◆ Description of the task: With pictures excluded, retype exactly every line from the one containing "POPULAR POST" to the end of the records below.

╭─ Information given

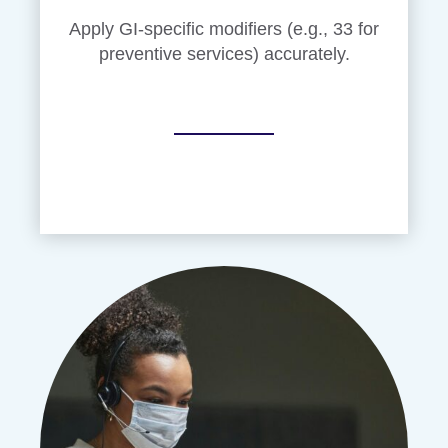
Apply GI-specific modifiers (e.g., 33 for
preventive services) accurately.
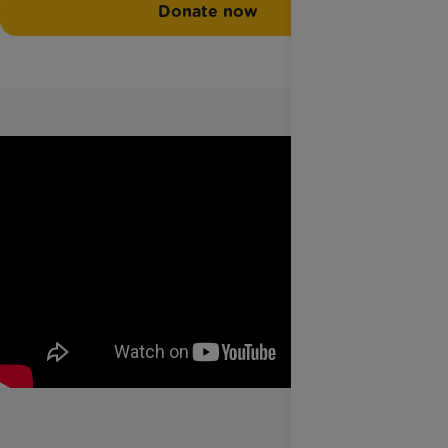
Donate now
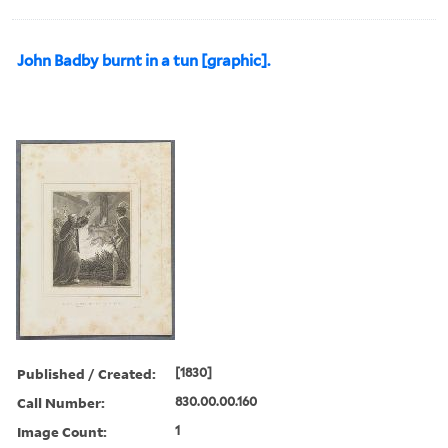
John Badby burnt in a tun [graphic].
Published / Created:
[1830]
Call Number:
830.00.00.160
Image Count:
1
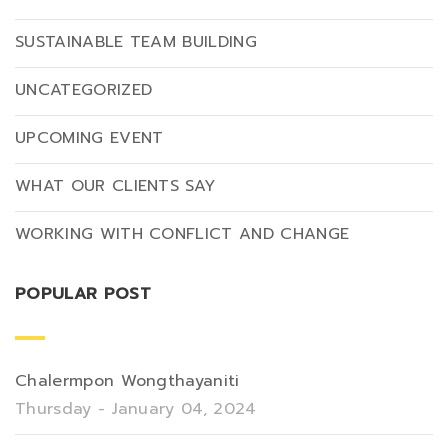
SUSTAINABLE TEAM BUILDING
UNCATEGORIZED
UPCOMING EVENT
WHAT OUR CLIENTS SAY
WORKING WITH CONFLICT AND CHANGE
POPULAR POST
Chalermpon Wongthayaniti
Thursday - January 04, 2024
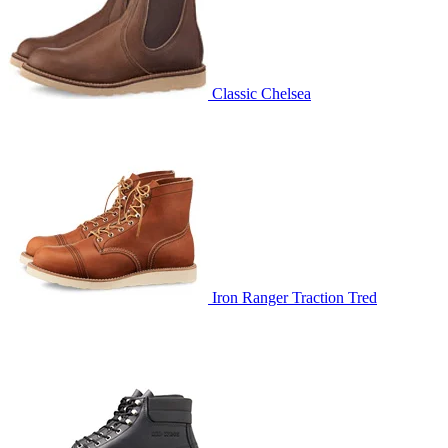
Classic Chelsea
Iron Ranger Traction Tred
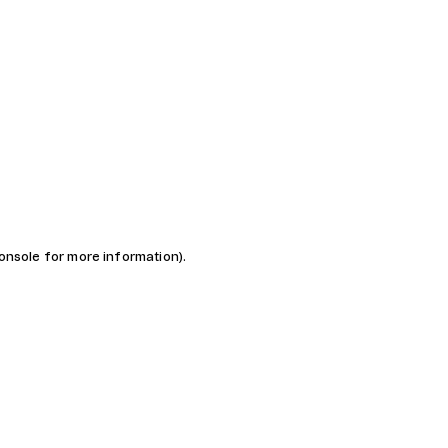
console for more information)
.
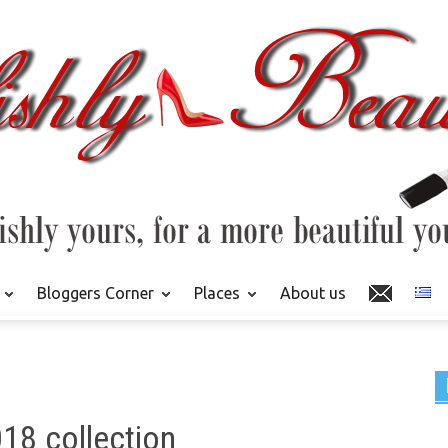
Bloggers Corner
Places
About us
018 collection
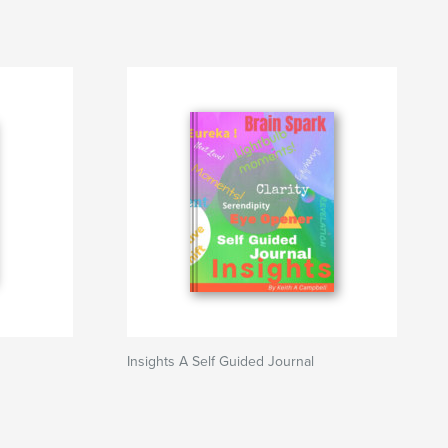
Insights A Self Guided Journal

╰─

◆ Problem solution:
POPULAR POST
Chalermpon Wongthayaniti
Thursday - January 04, 2024
Classic Chelsea
Iron Ranger Traction Tred
console for more information)
.
Bloggers Corner
Places
About us
018 collection
Insights A Self Guided Journal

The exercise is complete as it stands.